Openingsbeeld mosbeek , Gerard Berendsen
Dal van de Mosbeek

Het is een wonderlijk gezicht - als je bedenkt waar je staat - vlakbij een van de hoogste punten van Twente. Vijftig meter boven NAP welt hier water op uit de grond. Kwelwater dus. Waar komt dat vandaan? En wat veroorzaakt het, eenmaal aan de oppervlakte?

De bronnen van de Mosbeek liggen hoog op de stuwwal van Ootmarsum. Op tal van plekken vloeit er water de grond uit. Hier ontspringt de beek die stroomafwaarts in het beekdal dan-weer-wel-en-dan-weer-niet zichtbaar is voor wandelaars. Het brongebied zelf is niet toegankelijk. Veel van de planten en dieren die hier leven, zijn namelijk erg zeldzaam geworden in Nederland.

Oorsprong
Het is er stil. Of nou ja… je hoort insecten zoemen. Er kwetteren vogels. Héél zachtjes murmelt er water. Maar er hangt onmiskenbaar een diepe rust. Het water dat tussen de zeggen, mossen en orchideeën uit de bodem sijpelt, glinstert een beetje. Er hangt een licht zoetige geur in de lucht: venige grond. Een stukje verderop vloeien de eerste stroompjes langzaam samen. Dit is het allerprilste begin van de beek. Hier ontstaat hij ‘zomaar’ – verscholen in het groen, geflankeerd door vetblad, beenbreek en veenmosorchis.

beenbreek, Mark Zekhuis
Beenbreek  Foto Mark Zekhuis

Ondergrond
De oorzaak van het ‘uittredende grondwater’, zoals hydrologen dit verschijnsel noemen, ligt in de ondergrond. Deze bestaat uit verschillende geologische lagen, waaronder grind, leem, zand, keileem, tertiaire klei (miljoenen jaren oude zeeklei) en mengvormen hiervan. De lagen liggen alleen niet op een nette stapel. Het is alsof reuzen ermee hebben lopen spelen. Ze zijn opgetild, platgedrukt, in elkaar geschoven en omgedraaid. Ook zijn op sommige plekken delen van de toplaag verdwenen of op een andere plek beland.

Stuwwal
‘Typisch de kenmerken van een stuwwal’, zegt ecoloog Mark Zekhuis. ‘De vorming van de bodem hier is ook echt zo gegaan. Tijdens de een na laatste ijstijd, zo’n 150.000 jaar geleden, raakte het grootste deel van Nederland bedekt met een laag ijs. Die was soms wel honderden meters dik.
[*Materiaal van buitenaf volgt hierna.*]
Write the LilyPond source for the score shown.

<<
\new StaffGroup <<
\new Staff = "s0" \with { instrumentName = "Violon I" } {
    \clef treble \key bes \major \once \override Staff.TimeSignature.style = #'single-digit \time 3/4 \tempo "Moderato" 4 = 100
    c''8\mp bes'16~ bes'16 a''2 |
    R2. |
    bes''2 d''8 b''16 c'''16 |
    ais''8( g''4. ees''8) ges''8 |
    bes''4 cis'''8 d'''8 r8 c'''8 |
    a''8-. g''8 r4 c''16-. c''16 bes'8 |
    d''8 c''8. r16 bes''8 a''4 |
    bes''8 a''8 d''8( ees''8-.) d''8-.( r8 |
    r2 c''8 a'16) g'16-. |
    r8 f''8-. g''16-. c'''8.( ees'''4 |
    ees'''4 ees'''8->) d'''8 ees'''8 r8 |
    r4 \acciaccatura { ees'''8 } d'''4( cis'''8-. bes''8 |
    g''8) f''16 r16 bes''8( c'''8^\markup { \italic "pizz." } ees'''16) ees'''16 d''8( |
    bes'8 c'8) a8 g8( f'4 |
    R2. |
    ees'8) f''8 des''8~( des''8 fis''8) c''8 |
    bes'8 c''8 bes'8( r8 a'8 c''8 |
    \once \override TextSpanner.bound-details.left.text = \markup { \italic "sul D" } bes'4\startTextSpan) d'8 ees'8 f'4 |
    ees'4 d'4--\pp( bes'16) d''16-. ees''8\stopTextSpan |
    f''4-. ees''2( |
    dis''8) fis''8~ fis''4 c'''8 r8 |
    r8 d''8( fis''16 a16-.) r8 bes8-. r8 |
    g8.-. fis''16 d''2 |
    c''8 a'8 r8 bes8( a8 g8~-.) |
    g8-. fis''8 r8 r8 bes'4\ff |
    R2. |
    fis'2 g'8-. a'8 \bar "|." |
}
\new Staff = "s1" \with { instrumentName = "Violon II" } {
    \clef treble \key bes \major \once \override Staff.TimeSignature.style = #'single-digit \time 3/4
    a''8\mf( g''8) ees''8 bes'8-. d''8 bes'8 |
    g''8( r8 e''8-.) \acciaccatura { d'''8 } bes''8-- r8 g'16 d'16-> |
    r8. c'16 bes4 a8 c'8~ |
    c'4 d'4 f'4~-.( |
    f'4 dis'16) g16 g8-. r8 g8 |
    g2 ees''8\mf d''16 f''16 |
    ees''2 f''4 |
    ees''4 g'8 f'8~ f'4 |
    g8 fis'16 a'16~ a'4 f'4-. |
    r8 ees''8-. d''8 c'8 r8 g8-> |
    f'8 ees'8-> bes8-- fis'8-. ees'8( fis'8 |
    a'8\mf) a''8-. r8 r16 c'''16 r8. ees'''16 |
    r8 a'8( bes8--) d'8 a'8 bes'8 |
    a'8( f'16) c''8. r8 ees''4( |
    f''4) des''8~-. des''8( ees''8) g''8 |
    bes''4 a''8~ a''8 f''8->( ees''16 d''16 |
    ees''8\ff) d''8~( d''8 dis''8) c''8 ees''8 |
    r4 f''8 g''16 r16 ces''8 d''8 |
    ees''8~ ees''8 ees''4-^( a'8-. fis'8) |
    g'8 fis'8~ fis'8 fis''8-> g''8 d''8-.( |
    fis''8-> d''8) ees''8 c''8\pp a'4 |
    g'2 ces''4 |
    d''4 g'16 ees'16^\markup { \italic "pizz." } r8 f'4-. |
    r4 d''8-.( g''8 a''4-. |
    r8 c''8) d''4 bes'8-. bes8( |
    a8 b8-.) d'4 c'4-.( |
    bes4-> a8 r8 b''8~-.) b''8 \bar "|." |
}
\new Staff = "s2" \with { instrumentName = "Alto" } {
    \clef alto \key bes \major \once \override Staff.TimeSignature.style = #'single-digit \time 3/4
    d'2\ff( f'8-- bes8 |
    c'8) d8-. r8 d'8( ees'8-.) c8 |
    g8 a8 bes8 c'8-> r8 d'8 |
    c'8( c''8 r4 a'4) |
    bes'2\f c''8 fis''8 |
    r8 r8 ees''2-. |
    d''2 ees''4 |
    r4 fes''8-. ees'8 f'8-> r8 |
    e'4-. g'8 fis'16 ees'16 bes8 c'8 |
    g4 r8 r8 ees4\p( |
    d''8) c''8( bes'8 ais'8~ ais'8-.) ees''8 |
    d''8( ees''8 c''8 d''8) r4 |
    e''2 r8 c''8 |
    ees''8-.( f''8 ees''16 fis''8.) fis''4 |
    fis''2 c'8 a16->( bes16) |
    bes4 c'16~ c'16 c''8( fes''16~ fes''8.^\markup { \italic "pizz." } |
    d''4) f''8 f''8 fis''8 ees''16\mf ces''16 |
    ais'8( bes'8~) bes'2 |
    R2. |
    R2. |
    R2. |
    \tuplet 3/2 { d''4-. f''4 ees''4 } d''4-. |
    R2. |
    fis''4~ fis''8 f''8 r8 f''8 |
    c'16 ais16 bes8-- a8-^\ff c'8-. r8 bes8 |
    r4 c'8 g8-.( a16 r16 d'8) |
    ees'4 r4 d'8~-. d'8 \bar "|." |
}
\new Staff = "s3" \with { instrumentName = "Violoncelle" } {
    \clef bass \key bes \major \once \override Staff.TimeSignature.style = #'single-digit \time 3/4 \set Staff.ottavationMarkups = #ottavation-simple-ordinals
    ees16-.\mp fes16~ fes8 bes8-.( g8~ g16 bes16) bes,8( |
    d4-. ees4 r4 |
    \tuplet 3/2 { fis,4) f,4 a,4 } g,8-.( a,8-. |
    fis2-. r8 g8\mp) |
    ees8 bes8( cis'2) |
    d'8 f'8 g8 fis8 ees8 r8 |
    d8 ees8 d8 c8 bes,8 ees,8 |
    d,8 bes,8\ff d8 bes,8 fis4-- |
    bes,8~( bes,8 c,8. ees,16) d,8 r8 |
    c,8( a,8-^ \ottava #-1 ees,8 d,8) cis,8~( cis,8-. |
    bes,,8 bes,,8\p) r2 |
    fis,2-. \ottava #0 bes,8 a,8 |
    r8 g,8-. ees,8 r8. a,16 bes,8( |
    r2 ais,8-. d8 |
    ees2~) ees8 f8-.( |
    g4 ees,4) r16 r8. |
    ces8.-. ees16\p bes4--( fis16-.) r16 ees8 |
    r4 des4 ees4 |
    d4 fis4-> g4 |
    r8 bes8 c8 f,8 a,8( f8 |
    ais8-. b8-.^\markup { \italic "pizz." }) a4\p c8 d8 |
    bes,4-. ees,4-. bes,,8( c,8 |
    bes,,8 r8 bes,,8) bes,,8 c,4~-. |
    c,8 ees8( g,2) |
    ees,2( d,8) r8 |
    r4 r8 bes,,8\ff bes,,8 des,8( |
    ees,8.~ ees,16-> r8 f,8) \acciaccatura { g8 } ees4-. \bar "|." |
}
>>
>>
Het enorme gewicht van dat kruipende ijspakket stuwde aan de randen de ondergrond hoog op. Bodemlagen kwamen daardoor scheef, geplooid en over elkaar heen te liggen. Tertiaire klei bijvoorbeeld, vind je normaalgesproken pas op grote diepte. Hier ligt hij op sommige plekken bijna of geheel aan de oppervlakte. Je herkent de laag aan zijn blauwgrijze kleur. Maar ook doordat het op die plekken vaak lang nat is; de klei absorbeert het water en laat nauwelijks een druppel door.’

Levensaders
‘De extra dimensie die het landschap en de natuur op deze plek hebben, is te danken aan de stuwwal’, benadrukt Mark. ‘Niet alleen de Mosbeek, maar het complete Natura 2000-gebied Springendal – Dal van de Mosbeek. Hierin liggen nog meer beken, zoals de Hazelbekke, de Roezebeek, de Brunninkhuizerbeek en de Springendalse Beek. Allemaal ontspringen ze op deze stuwwal. Het begint met regenwater. Dat trekt vervolgens in de bodem. Afhankelijk van waar dat precies gebeurt, wordt het ondergronds aangerijkt met mineralen die dáár in de bodem zitten. Dat maakt iedere beek tot een levensader voor specifieke habitats.’

Mineraalrijke kwel
Grondwater stroomt net als regenwater van nature naar het laagste punt. Dat is bijna altijd het maaiveld. Onderweg neemt het stoffen op, waaronder mineralen, uit de bodemlagen waar het langs en doorheen stroomt. Scheikundig gezien, ontstaan er dan ‘nieuwe verbindingen’. Bijvoorbeeld calcium (kalk) dat een nieuw molecuul vormt met waterstof en zuurstof: de elementen waar water uit bestaat. Het mineraalrijke grondwater dat zo ontstaat, noemen we kwel of kwelwater als het de grond weer uitkomt. Soms kan grondwater echter (ineens) niet meer verder naar beneden stromen. Bijvoorbeeld omdat een bodemlaag omhoog krult, of geen water doorlaat. Het grondwater verandert dan van stroomrichting. Het kan lokaal zelfs omhoog stromen en op een ‘vreemde’ plek uit de stuwwal lekken. Dit is wat er in de bronnen gebeurt. Mineraalrijke kwel wordt hier de bodem ‘uitgedrukt’. En als de stroompjes maar groot genoeg zijn, ontstaat er vanzelf een beek.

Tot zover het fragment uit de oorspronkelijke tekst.